For he was once the highest-ranked player in the world for video game ‘Call of Duty’ – and weighed about 19 stone (121kg).
But in the last eight years his ‘obsession’ has become running – and now extreme endurance tests – and as he says: “To go from being 19 stone and overweight not that long ago to being a world record holder – that’s pretty cool.”

His first 26.2-miler was in 2018 and since then he’s run over 100 marathons and ultramarathons before taking on this latest adventure.
When motivation shifted, but never disappeared
Throughout the 79 days, King never doubted he would finish a single 50K. But he did notice something change late on.
“When I got to day 75, something left me,” he says. “I cared a bit less, and that took me by surprise.”
The symbolic power of running one ultra for every year of his Mum’s life had carried him through the first 74 days. Once that marker passed, the emotional fuel dipped – even though the physical task remained the same.
“It just showed how powerful those first 74 days were for me,” he reflects.
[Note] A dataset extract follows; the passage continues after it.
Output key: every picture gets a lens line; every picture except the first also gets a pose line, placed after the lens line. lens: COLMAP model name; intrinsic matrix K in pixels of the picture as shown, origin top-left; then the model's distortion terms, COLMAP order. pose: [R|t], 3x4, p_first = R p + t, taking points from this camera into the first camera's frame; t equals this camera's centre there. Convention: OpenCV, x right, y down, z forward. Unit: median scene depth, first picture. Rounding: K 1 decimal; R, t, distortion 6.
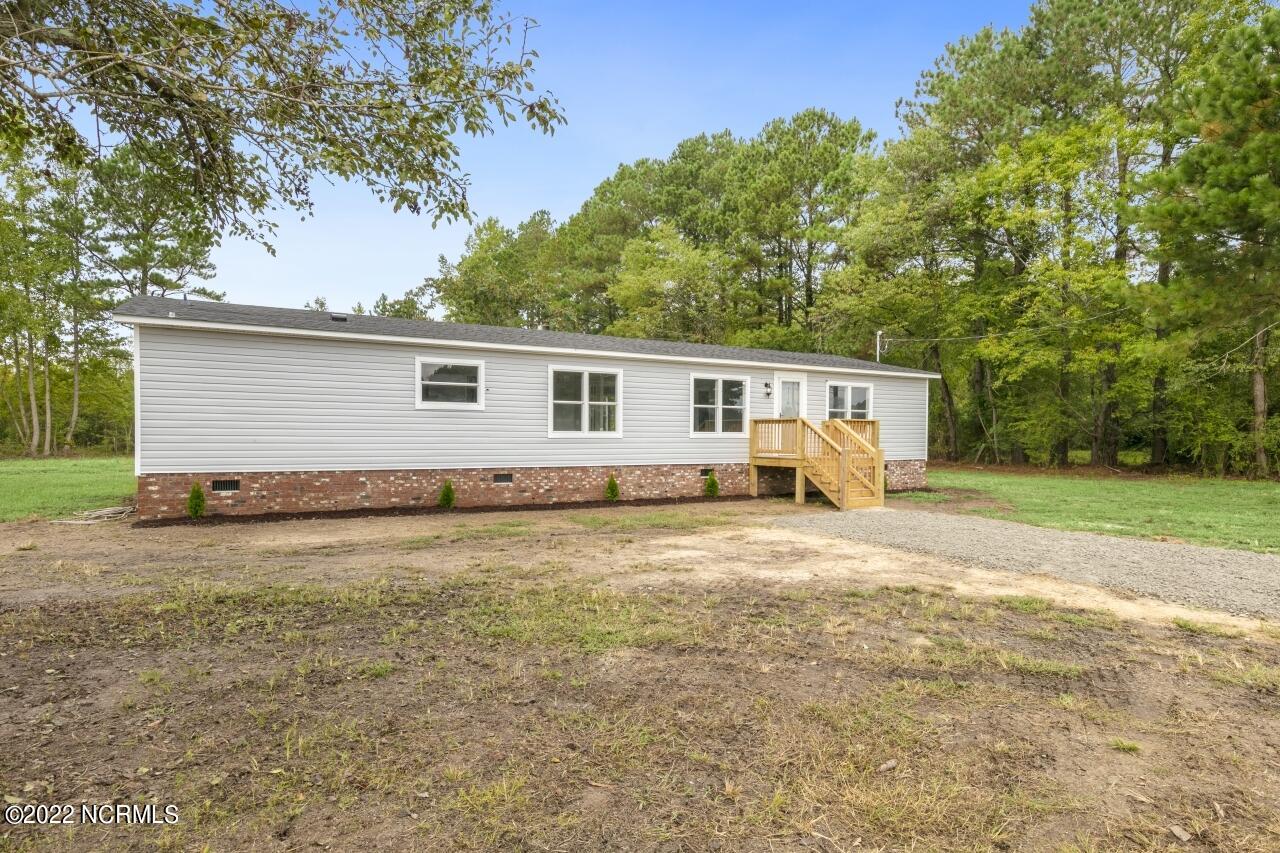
lens RADIAL K [[743.5, 0, 639.1], [0, 743.5, 431.9], [0, 0, 1]] dist [0.001767, 0.001413]
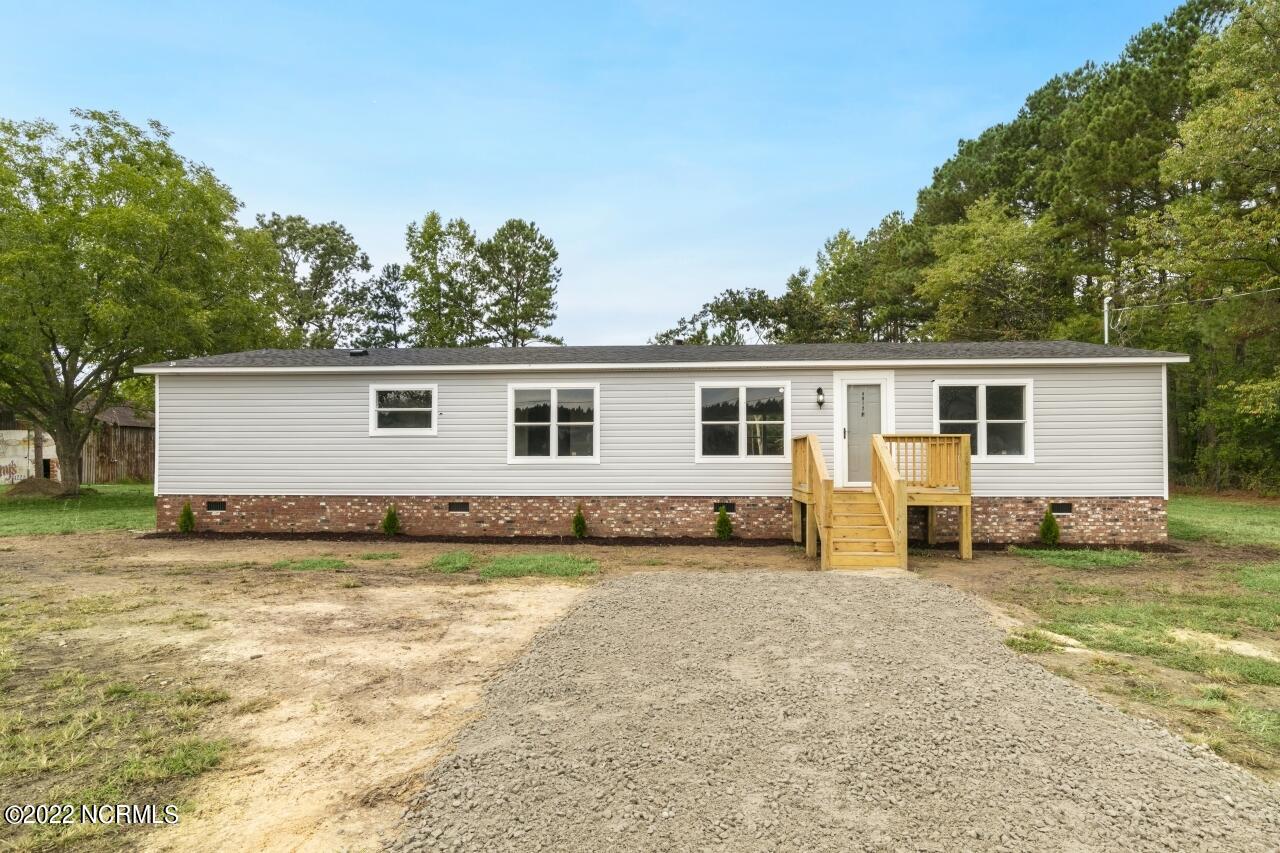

Injuries, illness, brutal weather and exhaustion all took their toll, but none were enough to stop him.
“I’d quit my job for this. There was so much riding on it,” he says. “I cared too much about doing the challenge and finishing it.”
Even during the worst moments, doubt never fully took hold.
“I was concerned at times, but I never really thought I wouldn’t make it.”
A finish that meant everything
King deliberately extended the challenge to finish on a Sunday, outside his Mum’s church – a place that has been central to her life for more than two decades.
“She worked there. She’s got a real community there,” he explains. “And it’s near the seafront where I run every day, so it felt like the perfect way to end.”
With his Mum able to attend and understand what he had done, the moment carried a weight that went far beyond running.
“After everything we’ve been through this year, it was one of the most special days of my life,” he says. “Seeing her there with a big smile and her arms out to greet me – it was perfect.”

Determination, inherited
Watching his Mum recover from a brain bleed hasn’t changed how King thinks about suffering or resilience, he says – because those traits were always there.
“She’s always been incredibly determined,” he explains. “Every day of her life was like an ultramarathon.”
Her refusal to accept limits remains undiminished.
“She can’t walk now, but every day she tries to get out of her chair and she says, ‘I will walk.’ The physios say she probably won’t – and she just says, ‘Yep, okay, but I will.’”
For King, the connection is unmistakable.
“That determination, that stubbornness – I get it all from her,” he says. “It just reinforces how powerful the brain is, and where a determined mindset can take you.”